Records in a dataset
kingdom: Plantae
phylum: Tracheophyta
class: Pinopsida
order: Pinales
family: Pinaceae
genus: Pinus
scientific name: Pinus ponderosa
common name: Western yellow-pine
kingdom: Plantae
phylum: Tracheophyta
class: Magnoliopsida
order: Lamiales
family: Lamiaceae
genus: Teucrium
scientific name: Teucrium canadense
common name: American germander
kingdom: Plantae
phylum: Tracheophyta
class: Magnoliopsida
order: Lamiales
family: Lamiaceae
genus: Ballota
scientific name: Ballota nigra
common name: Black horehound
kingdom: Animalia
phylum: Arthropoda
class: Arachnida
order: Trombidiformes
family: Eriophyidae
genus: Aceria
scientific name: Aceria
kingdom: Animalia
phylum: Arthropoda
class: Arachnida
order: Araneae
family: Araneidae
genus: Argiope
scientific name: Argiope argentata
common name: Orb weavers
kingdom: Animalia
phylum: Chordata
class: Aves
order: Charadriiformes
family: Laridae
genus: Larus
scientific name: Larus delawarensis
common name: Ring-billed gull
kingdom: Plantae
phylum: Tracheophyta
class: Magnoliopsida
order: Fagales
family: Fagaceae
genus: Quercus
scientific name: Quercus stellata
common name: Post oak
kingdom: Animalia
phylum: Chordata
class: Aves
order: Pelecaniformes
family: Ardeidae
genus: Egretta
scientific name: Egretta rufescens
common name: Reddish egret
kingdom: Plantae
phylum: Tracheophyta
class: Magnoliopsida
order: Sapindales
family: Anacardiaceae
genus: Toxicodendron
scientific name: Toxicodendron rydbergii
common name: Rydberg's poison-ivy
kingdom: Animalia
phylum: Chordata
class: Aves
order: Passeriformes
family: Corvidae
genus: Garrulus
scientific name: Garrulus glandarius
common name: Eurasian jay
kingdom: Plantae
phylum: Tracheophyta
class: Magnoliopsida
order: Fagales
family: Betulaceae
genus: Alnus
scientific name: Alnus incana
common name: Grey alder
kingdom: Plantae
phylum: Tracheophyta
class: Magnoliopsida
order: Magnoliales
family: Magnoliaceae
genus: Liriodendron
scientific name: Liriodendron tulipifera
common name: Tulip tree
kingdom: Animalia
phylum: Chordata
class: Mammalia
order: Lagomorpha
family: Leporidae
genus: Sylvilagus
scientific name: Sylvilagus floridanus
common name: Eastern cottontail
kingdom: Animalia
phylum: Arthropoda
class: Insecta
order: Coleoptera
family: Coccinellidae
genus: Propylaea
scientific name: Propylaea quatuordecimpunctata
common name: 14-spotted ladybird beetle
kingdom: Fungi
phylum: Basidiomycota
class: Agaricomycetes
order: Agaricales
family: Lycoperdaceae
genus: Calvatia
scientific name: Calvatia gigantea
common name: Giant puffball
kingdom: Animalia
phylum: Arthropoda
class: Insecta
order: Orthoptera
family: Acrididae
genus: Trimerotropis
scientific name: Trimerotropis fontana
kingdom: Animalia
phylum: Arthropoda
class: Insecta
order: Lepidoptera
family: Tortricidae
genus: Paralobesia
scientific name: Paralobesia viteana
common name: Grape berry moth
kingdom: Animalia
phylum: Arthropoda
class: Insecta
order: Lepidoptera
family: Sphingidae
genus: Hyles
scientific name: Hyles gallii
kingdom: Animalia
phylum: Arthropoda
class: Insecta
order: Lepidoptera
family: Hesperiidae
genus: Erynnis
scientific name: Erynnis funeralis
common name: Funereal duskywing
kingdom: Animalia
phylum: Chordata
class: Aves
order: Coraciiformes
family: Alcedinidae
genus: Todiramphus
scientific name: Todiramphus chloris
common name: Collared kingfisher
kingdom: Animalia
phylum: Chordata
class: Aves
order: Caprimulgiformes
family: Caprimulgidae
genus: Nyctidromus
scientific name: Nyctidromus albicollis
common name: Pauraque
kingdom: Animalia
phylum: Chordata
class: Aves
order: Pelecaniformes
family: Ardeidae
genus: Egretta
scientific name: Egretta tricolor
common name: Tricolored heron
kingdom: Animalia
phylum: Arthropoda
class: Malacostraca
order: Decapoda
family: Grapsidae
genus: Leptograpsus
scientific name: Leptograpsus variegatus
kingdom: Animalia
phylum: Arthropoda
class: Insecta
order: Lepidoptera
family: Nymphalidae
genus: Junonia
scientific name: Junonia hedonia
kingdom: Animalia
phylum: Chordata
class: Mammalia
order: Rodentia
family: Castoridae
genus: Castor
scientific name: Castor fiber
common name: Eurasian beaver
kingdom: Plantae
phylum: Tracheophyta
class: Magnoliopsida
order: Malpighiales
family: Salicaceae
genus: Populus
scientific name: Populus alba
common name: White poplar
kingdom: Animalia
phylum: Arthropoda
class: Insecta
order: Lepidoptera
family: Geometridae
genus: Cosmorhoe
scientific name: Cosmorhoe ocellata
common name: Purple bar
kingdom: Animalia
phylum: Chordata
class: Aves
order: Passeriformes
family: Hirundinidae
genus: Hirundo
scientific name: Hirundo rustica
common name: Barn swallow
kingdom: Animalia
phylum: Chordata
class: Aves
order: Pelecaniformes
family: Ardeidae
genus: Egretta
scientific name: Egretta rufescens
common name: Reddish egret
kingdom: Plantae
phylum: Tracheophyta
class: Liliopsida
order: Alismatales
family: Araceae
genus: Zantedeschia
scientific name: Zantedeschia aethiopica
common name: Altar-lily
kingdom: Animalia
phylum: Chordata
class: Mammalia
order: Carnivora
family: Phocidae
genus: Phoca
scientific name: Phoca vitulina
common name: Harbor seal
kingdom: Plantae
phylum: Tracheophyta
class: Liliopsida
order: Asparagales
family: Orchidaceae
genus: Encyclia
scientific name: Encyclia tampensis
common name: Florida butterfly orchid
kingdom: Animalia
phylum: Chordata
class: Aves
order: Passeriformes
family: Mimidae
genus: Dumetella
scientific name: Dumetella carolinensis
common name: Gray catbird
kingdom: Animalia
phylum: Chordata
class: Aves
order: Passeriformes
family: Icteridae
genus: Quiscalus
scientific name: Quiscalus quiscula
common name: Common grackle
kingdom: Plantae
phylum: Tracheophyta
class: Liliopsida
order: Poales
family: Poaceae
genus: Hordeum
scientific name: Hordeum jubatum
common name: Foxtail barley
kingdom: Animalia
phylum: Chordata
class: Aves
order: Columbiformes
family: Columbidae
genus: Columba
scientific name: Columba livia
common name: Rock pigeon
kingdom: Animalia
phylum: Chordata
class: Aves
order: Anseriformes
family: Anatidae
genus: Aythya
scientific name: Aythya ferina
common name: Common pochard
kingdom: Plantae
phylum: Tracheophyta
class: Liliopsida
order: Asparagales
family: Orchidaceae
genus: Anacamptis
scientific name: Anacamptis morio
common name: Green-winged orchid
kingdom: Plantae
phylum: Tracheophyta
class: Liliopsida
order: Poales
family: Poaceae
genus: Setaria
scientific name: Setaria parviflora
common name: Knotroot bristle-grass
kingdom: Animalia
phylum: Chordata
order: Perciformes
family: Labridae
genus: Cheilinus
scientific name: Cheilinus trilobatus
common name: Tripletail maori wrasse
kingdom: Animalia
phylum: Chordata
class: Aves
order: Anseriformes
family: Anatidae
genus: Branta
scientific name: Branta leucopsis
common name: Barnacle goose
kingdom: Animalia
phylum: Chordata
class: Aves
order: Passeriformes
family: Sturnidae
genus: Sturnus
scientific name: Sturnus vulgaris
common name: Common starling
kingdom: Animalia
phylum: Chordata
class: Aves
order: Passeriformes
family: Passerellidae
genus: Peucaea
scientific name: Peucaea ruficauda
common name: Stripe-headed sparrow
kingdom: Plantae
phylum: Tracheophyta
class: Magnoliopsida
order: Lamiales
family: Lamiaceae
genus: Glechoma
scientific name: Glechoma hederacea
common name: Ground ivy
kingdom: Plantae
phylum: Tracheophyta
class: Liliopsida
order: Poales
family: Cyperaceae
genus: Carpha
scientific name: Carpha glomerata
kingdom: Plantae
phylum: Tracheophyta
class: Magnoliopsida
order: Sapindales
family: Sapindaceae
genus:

Written problem: Copy out the lines of the material word for word, starting at the line containing "scientific name: Cheilinus trilobatus" and ending at the line containing "family: Sturnidae", with both of those lines included.

Solved problem:
scientific name: Cheilinus trilobatus
common name: Tripletail maori wrasse
kingdom: Animalia
phylum: Chordata
class: Aves
order: Anseriformes
family: Anatidae
genus: Branta
scientific name: Branta leucopsis
common name: Barnacle goose
kingdom: Animalia
phylum: Chordata
class: Aves
order: Passeriformes
family: Sturnidae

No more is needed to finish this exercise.